The Kemalists are no doubt bracing for a showdown if Erdogan insists on himself or someone from his party claiming the presidency. It is not that Erdogan lacks the capacity to rally a million supporters of his own from all over the country on the streets of Ankara. He is a tough leader. He is a charismatic figure and has a huge popular following. But that is precisely the kind of confrontation that he has sought to avoid with the Kemalist establishment. During his years in power since 2002, he has kept a low profile and has avoided any clash with the powerful military.

There is much irony in the fact that it was the consistent decimation of a traditional left in Turkish political life by the country's establishment (through the instrument of ultra-right nationalist forces) in the Cold War setting that ultimately paved the way for the rise of political Islam. Thousands of leftist cadres were eliminated in brutal state-sponsored violence in the early 1970s.

The Islamists have striven to fill the resulting political vacuum that would have been a secular opposition's due claim. They have shrewdly exploited the discredit that the self-styled Kemalists have invited on themselves over recent decades through misgovernance, rampant corruption, cronyism and political arbitrariness. The Islamists have convinced popular opinion that they are a responsive, accountable, clean and efficient political alternative.

What to do:
• a. In the passage on Turkish politics, when were thousands of leftist cadres eliminated in state-sponsored violence?
• b. Repeat the passage on Turkish politics from "There is much" to "efficient political alternative.", swapping "cronyism" for "nepotism".

Collected material:
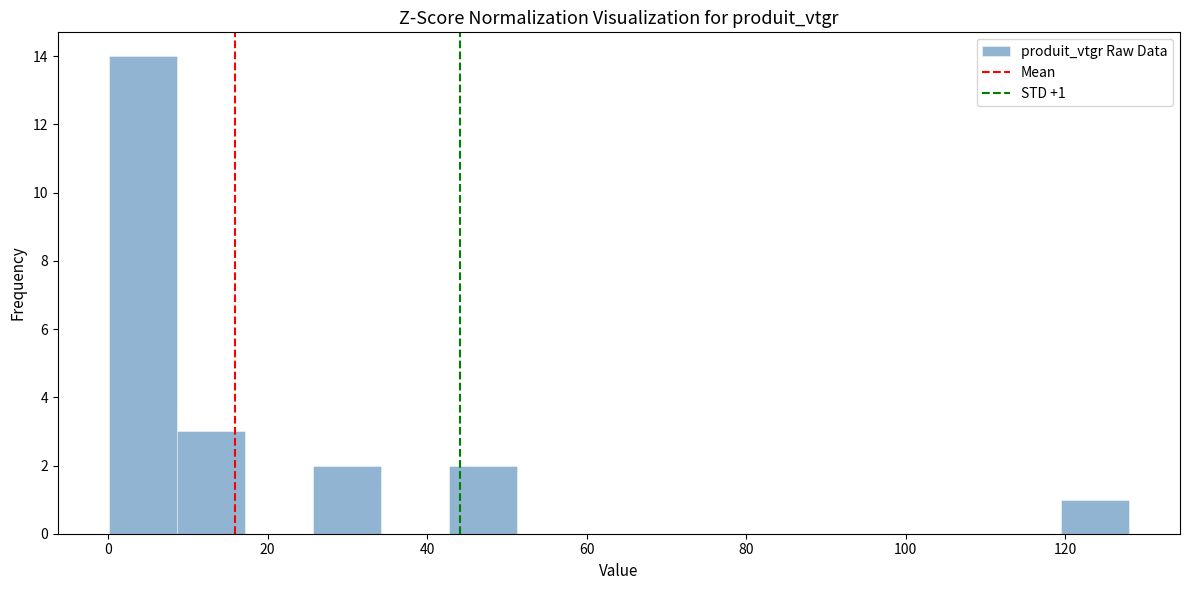

Over which range of the x-axis is the bar tallest?

0 to 8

Task-by-task results:
• a. In the early 1970s.

• b.
There is much irony in the fact that it was the consistent decimation of a traditional left in Turkish political life by the country's establishment (through the instrument of ultra-right nationalist forces) in the Cold War setting that ultimately paved the way for the rise of political Islam. Thousands of leftist cadres were eliminated in brutal state-sponsored violence in the early 1970s.

The Islamists have striven to fill the resulting political vacuum that would have been a secular opposition's due claim. They have shrewdly exploited the discredit that the self-styled Kemalists have invited on themselves over recent decades through misgovernance, rampant corruption, nepotism and political arbitrariness. The Islamists have convinced popular opinion that they are a responsive, accountable, clean and efficient political alternative.